Pidi Baiq: Menggelikan Jika Saya Mempersoalkan Royalti

by - April 27, 2018



Dimuat di Koran Tempo Akhir Pekan III September 2017

Ikatan Penerbit Indonesia (Ikapi) memberikan penghargaan kepada penulis asal Bandung, Pidi Baiq, dalam Indonesia International Book Fair di Jakarta Convention Center, Jakarta, awal September lalu. Penulis yang lahir 45 tahun silam ini dinobatkan sebagai Writer of the Year oleh Ikapi lewat karyanya yang terbit selama 2014 hingga 2016, Trilogi Dilan.

Ketiga novel Pidi yang berjudul “Dilan, Dia adalah Dilanku Tahun 1990”, “Dilan, Dia adalah Dilanku Tahun 1991”, dan “Milea: Suara dari Dilan” itu memang laku keras. Hampir di semua toko buku, ketiga buku yang berisi kisah percintaan antara Dilan dan Milea ini selalu menghiasi deretan buku terlaris. Trilogi Dilan pun berhasil mengangkat nama Pidi sebagai salah satu penulis yang diperhitungkan.

Saat ditemui di markas The Panasdalam, Bandung, Pidi mengaku tak tahu-menahu alasan diberikannya penghargaan itu. Bahkan, dia tidak mengetahui bahwa Ikapi rutin memberikan penghargaan tersebut setiap tahun. “Tentu saya sangat berterima kasih kepada Ikapi. Tapi saya tidak perlu bertanya juga kan alasannya? Nanti saya dibilang cowok bawel,” ujar Pidi sembari tertawa.

Saat ini, Pidi tengah menunggu kerampungan film yang diadaptasi dari buku pertama Dilan. Dengan meledaknya trilogi itu, memang banyak rumah produksi yang menawari Pidi memfilmkannya. Pria yang akrab disapa “ayah” ini pun bekerjasama dengan Falcon Pictures untuk mewujudkan ketiga novel itu menjadi film. Namun, baru satu buku yang dibuat film, Pidi menyesal.

Baris data =
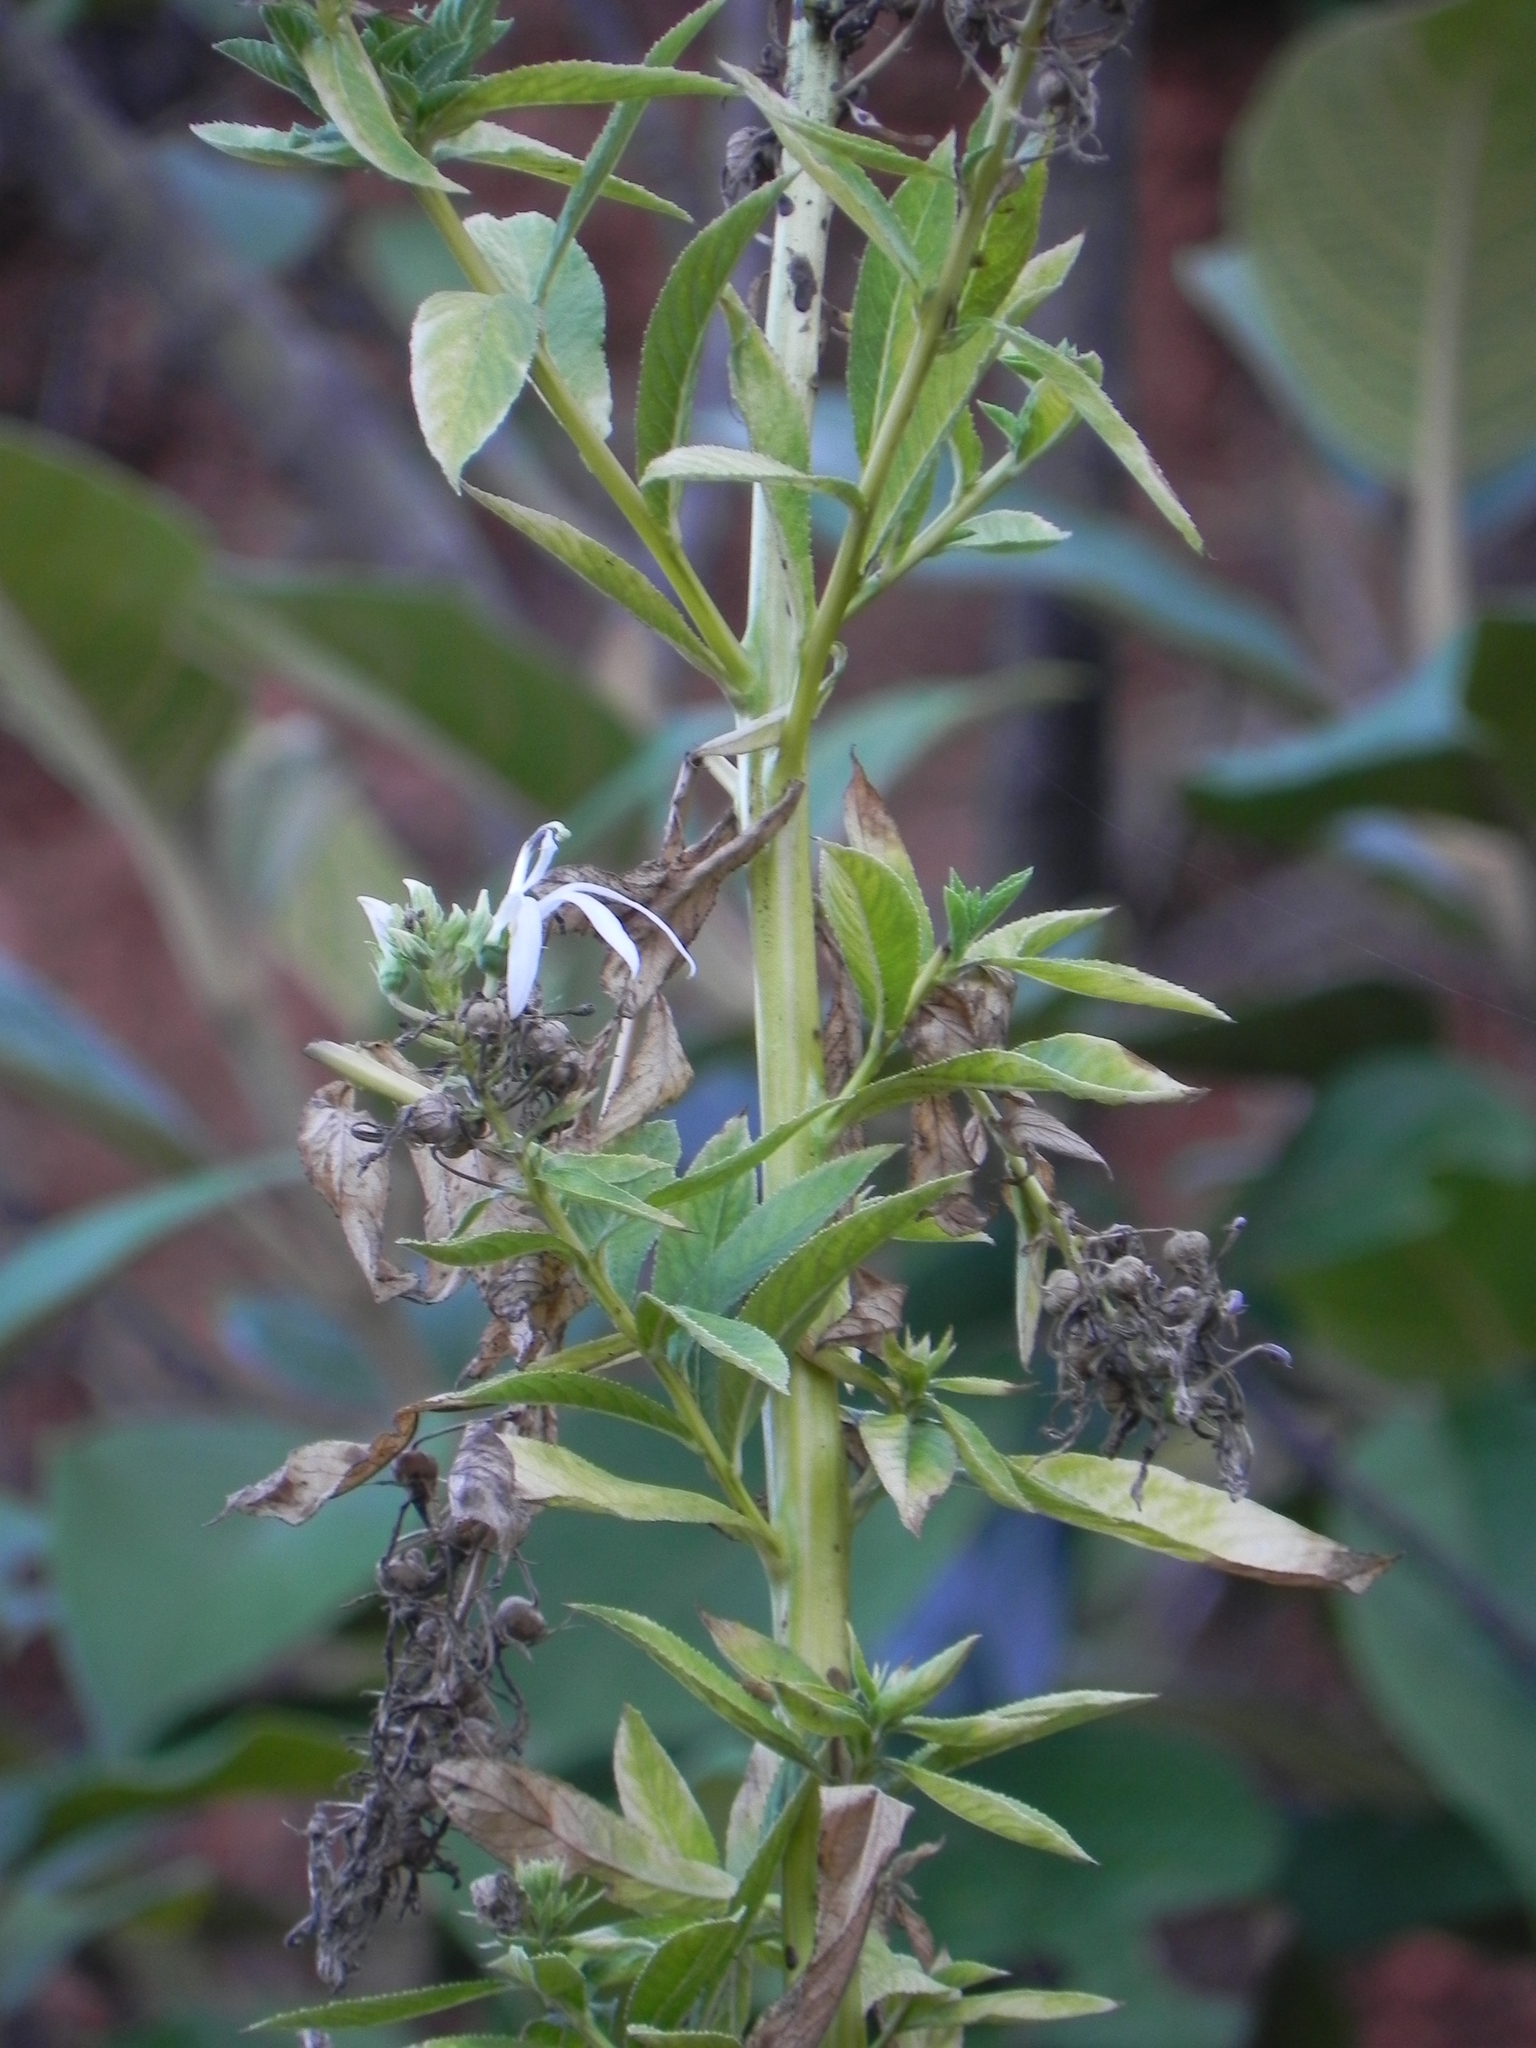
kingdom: Plantae
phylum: Tracheophyta
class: Magnoliopsida
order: Asterales
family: Campanulaceae
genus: Lobelia
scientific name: Lobelia nicotianifolia
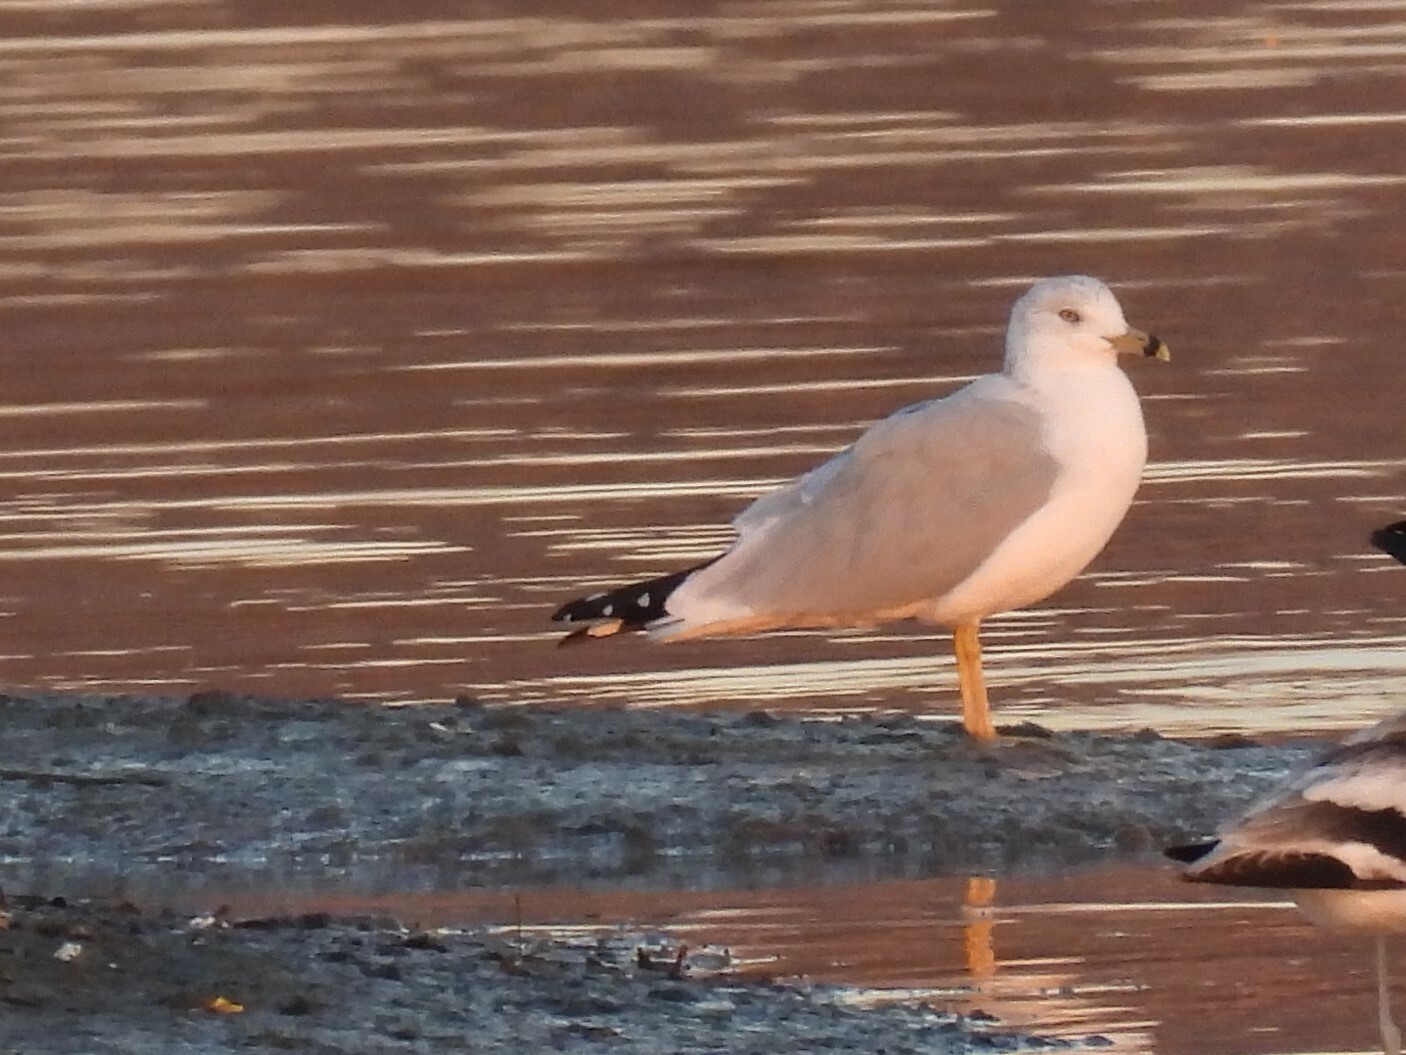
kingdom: Animalia
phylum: Chordata
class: Aves
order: Charadriiformes
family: Laridae
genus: Larus
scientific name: Larus delawarensis
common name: Ring-billed gull
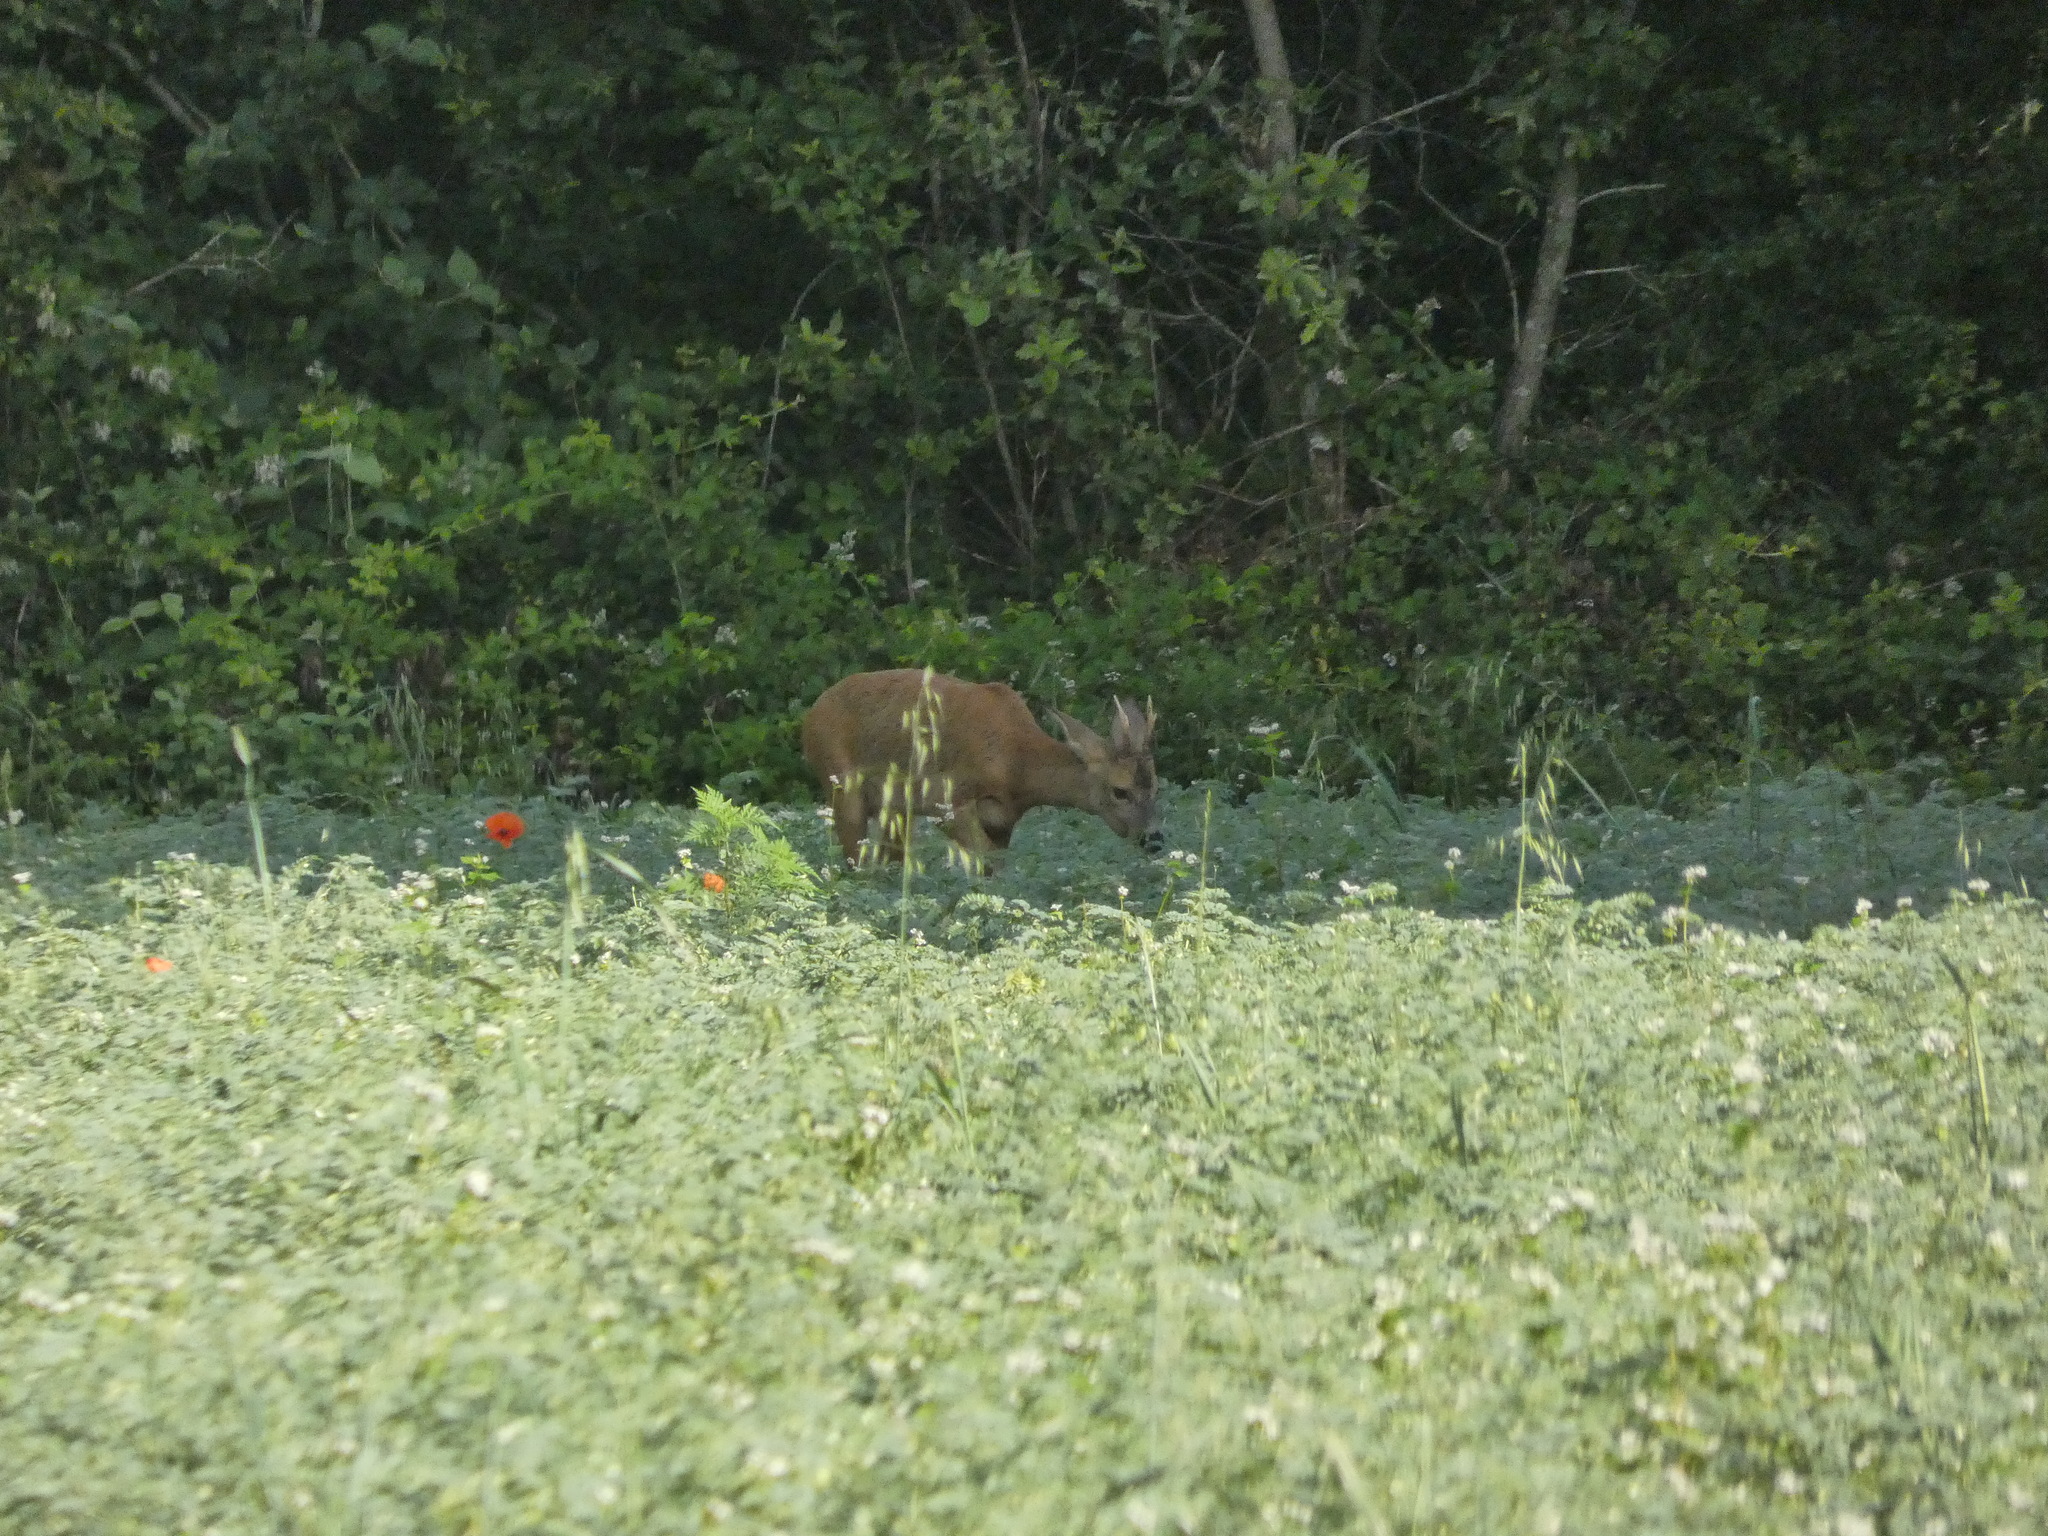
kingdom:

TUGAS A =
Apa saja judul ketiga novel dalam Trilogi Dilan yang disebutkan dalam teks sumber?
TUGAS B =
Apakah setiap pernyataan berikut sesuai dengan teks sumber? Jawab ya atau tidak, lalu kutip kata-kata teks sumber yang menentukan. (i) Ikapi menyerahkan penghargaan kepada Pidi Baiq di Jakarta Convention Center. (ii) Pidi Baiq sudah tahu bahwa Ikapi memberikan penghargaan itu setiap tahun. (iii) Pidi Baiq bekerja sama dengan Falcon Pictures untuk memfilmkan novelnya.
Baris-baris data itu merupakan bahan tersendiri yang terpisah dari teks sumber.

JAWABAN A =
1. “Dilan, Dia adalah Dilanku Tahun 1990”
2. “Dilan, Dia adalah Dilanku Tahun 1991”
3. “Milea: Suara dari Dilan”

JAWABAN B =
(i) Ya: “memberikan penghargaan kepada penulis asal Bandung, Pidi Baiq, dalam Indonesia International Book Fair di Jakarta Convention Center”
(ii) Tidak: “dia tidak mengetahui bahwa Ikapi rutin memberikan penghargaan tersebut setiap tahun”
(iii) Ya: “bekerjasama dengan Falcon Pictures untuk mewujudkan ketiga novel itu menjadi film”